Take a little detour to admire a rebuilt footbridge over the river, a good arch of steel with a timber superstructure. Stand on it for a view to the moors.
A family of walkers passed within a hundred yards, a family of cyclists rode a nearby ridge, we took a path wet with a rivulet that locals probably avoid.
It was all so nice here, including the only house painted white, the only farm, a bank of primrose and a bank of daisies.
Upstream about a mile is the village of Cropton, go there if energetic or thirsty, it has a brewery. Nevertheless we turned away from the river, passed industrial scale pheasant farm pens and headed south on Cropton Lane, sorry about this road but it’s ok, not that busy and with nice views of Ryedale and good verges.
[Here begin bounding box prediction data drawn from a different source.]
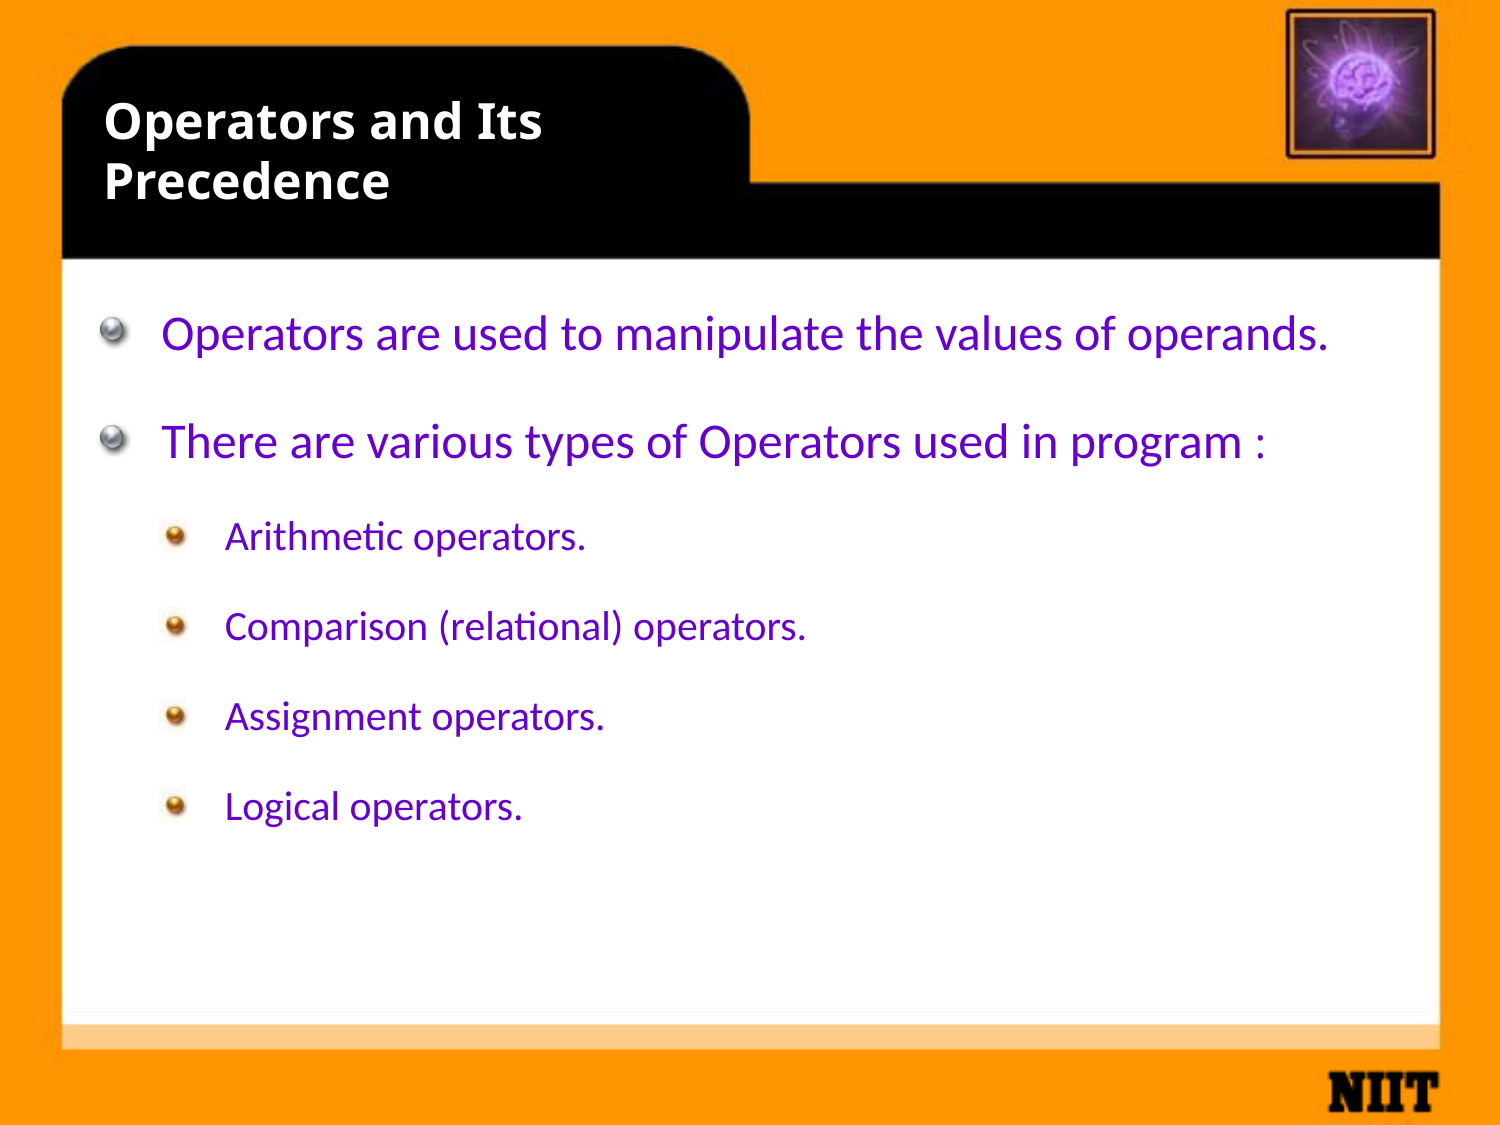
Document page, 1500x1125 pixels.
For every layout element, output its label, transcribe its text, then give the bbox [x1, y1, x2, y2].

picture [0, 0, 1500, 1125]
text_box Operators and Its Precedence [88, 78, 727, 220]
text_box Operators are used to manipulate the values of operands. There are various types of Operators used in program : Arithmetic operators. Comparison (relational) operators. Assignment operators. Logical operators. [62, 255, 1435, 927]
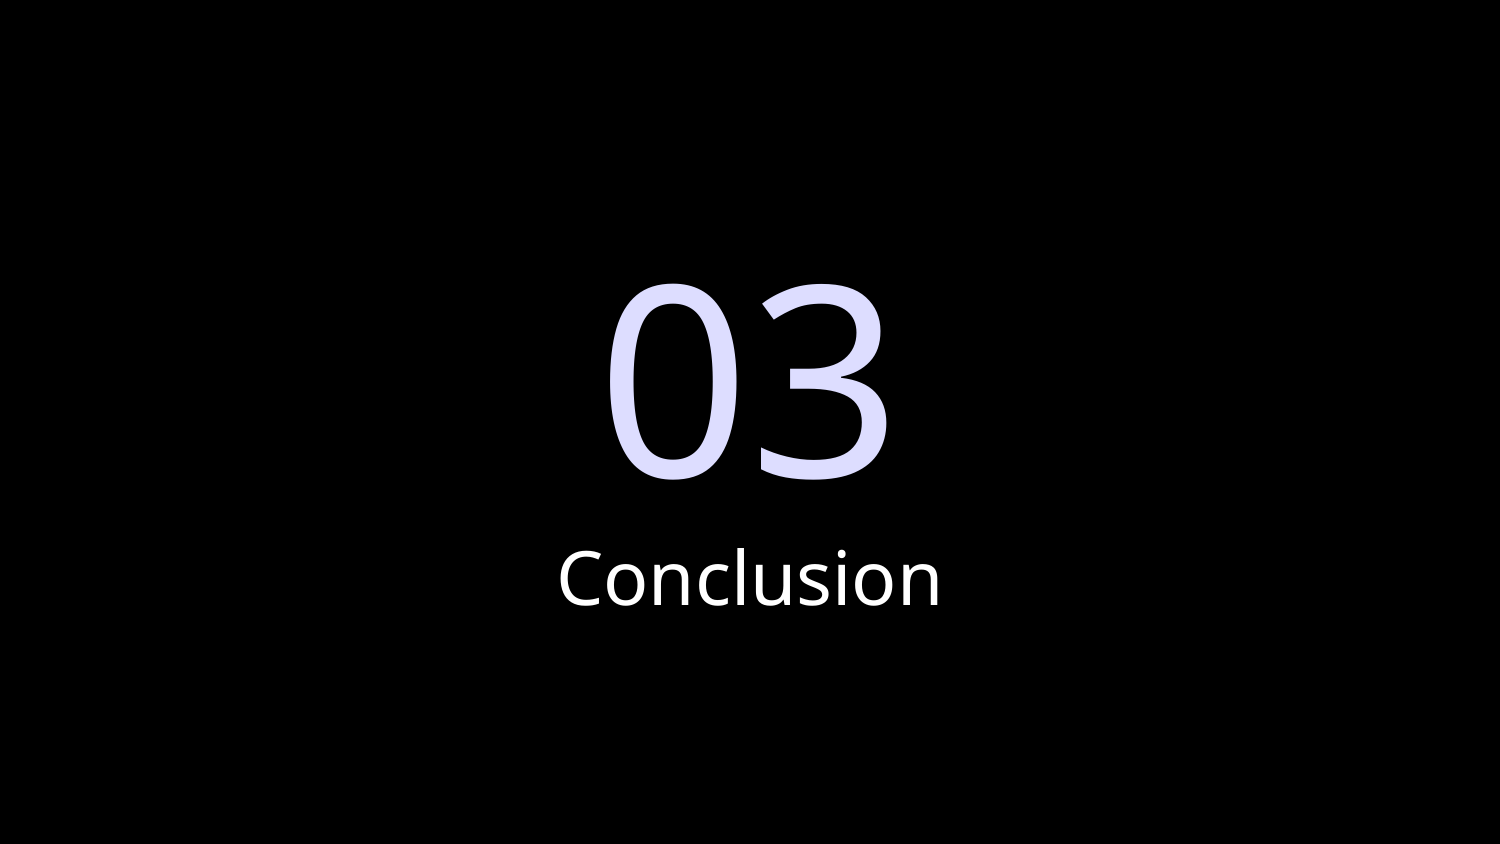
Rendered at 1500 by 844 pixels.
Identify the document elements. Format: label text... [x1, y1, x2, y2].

title Conclusion [114, 503, 1386, 648]
title 03 [537, 195, 963, 497]
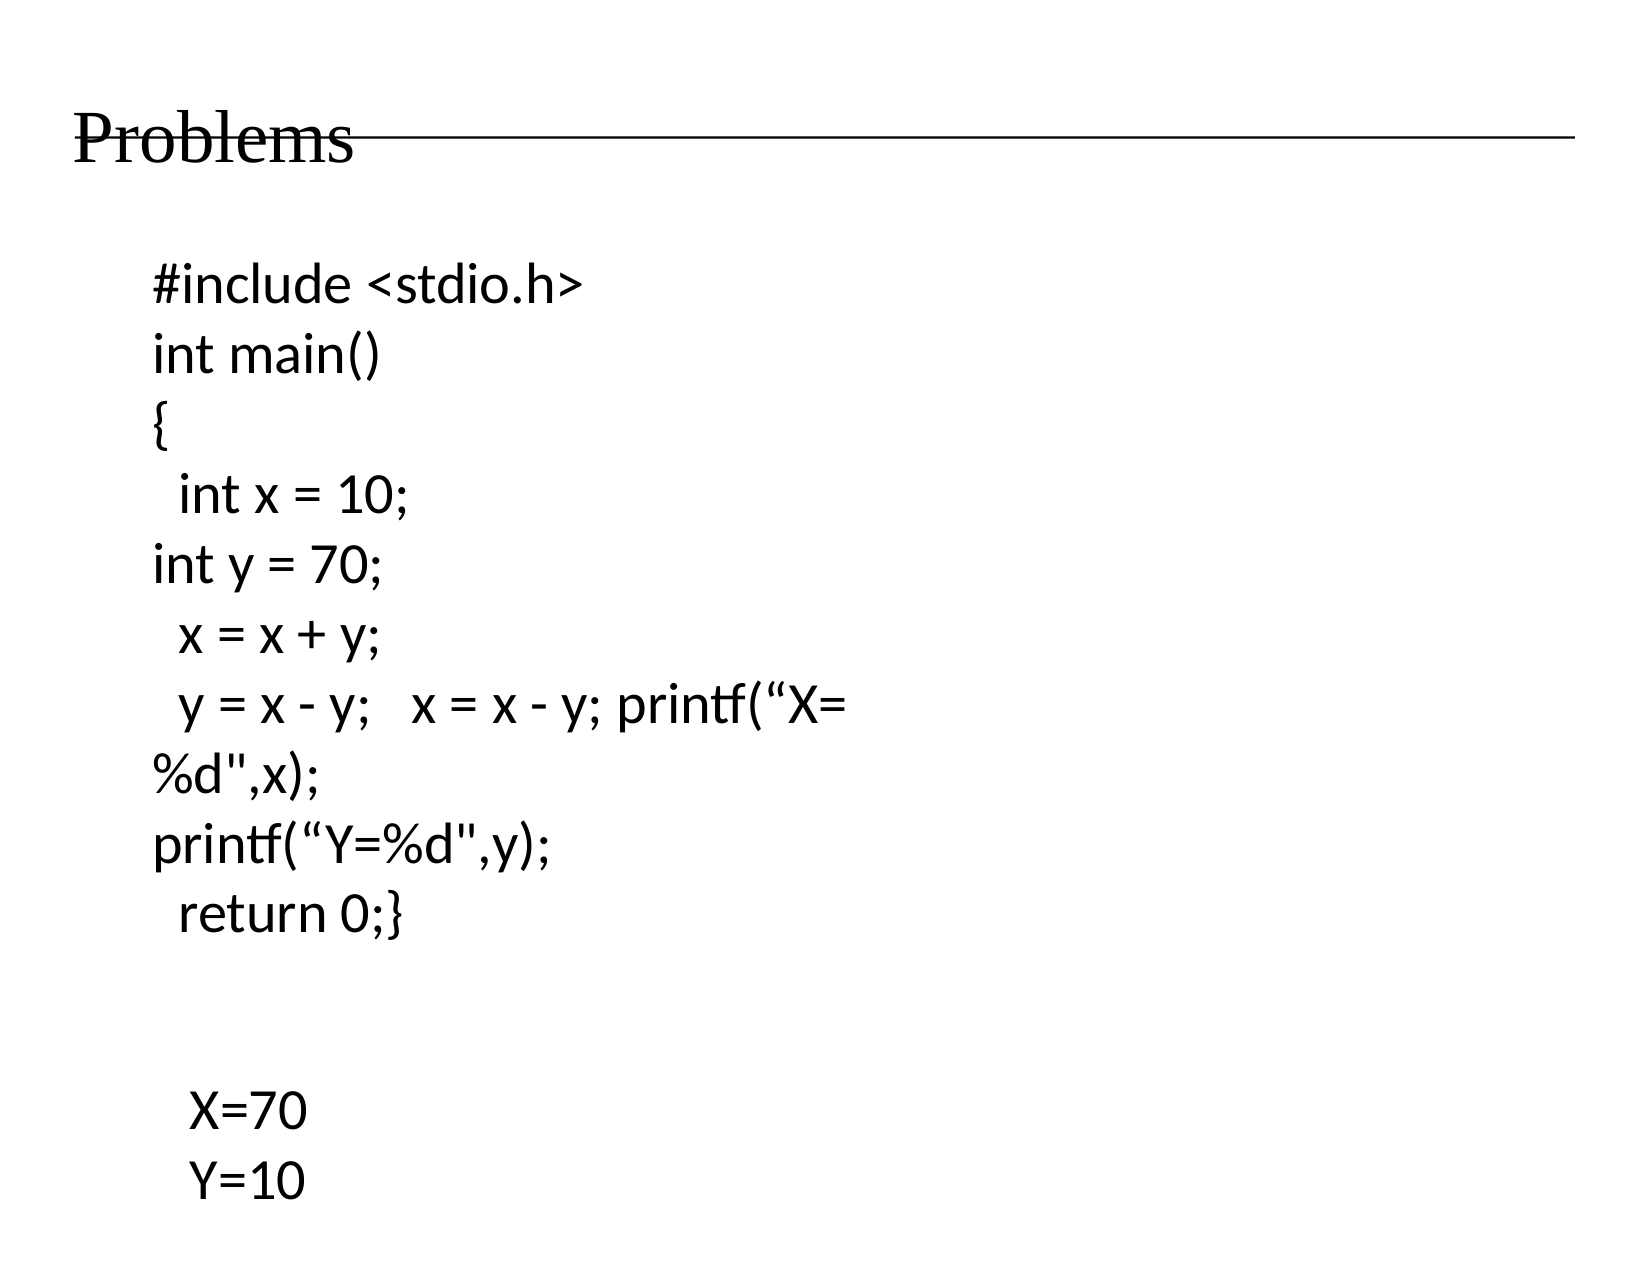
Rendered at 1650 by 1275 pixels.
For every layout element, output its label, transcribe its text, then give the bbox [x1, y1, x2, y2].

text_box #include <stdio.h> int main() { int x = 10; int y = 70; x = x + y; y = x - y; x = x - y; printf(“X=%d",x); printf(“Y=%d",y); return 0;} [137, 237, 1000, 952]
text_box X=70 Y=10 [173, 1112, 502, 1239]
title Problems [72, 87, 1578, 183]
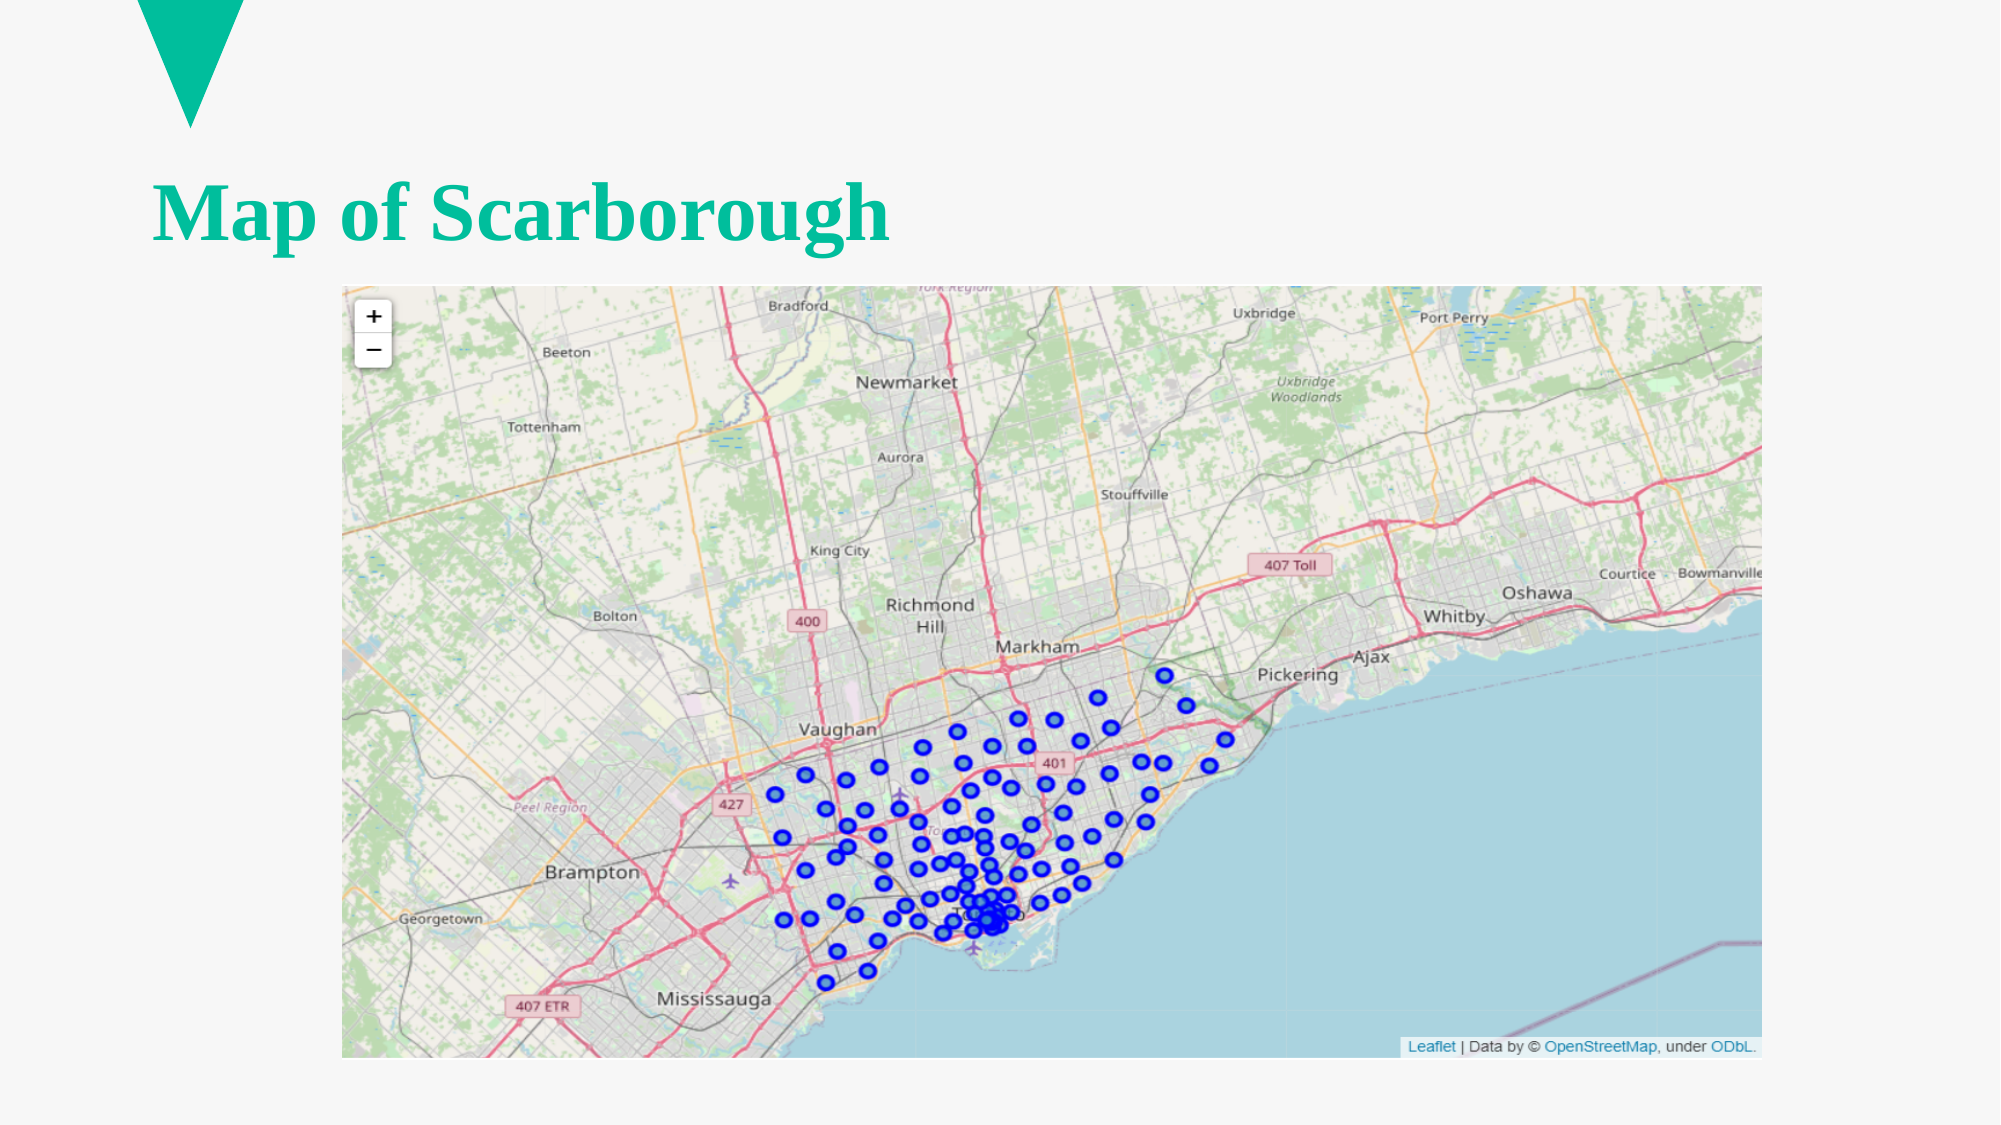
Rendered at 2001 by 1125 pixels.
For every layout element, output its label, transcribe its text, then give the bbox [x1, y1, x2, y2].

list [342, 284, 1762, 1060]
title Map of Scarborough [137, 143, 1863, 285]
A hillock allowed traffic watching half a mile away on Wrelton bank, and then it was quiet as we entered a very pleasant shallow valley divided up by the hedges of black thorn flowering white and hawthorn in green leaf, plus a willow or two with large creamy gold male catkins. The farms here are Coppice Farm, Low Coppice Farm and High Coppice Farm. For history more ancient you cross Double Dike.
Then there was the only ploughed land en route, dry and cracked 2 inches deep. The final half mile continued the pleasure, a bench at the Woodland Trust’s Roffe Wood, an interesting gable end at The Hall, and Sinnington’s greens again. You might find a note on your windscreen, a friendly note reading ‘welcome… enjoy… honesty box for green maintenance’. They like you parked on the grass rather than its threads of little roads.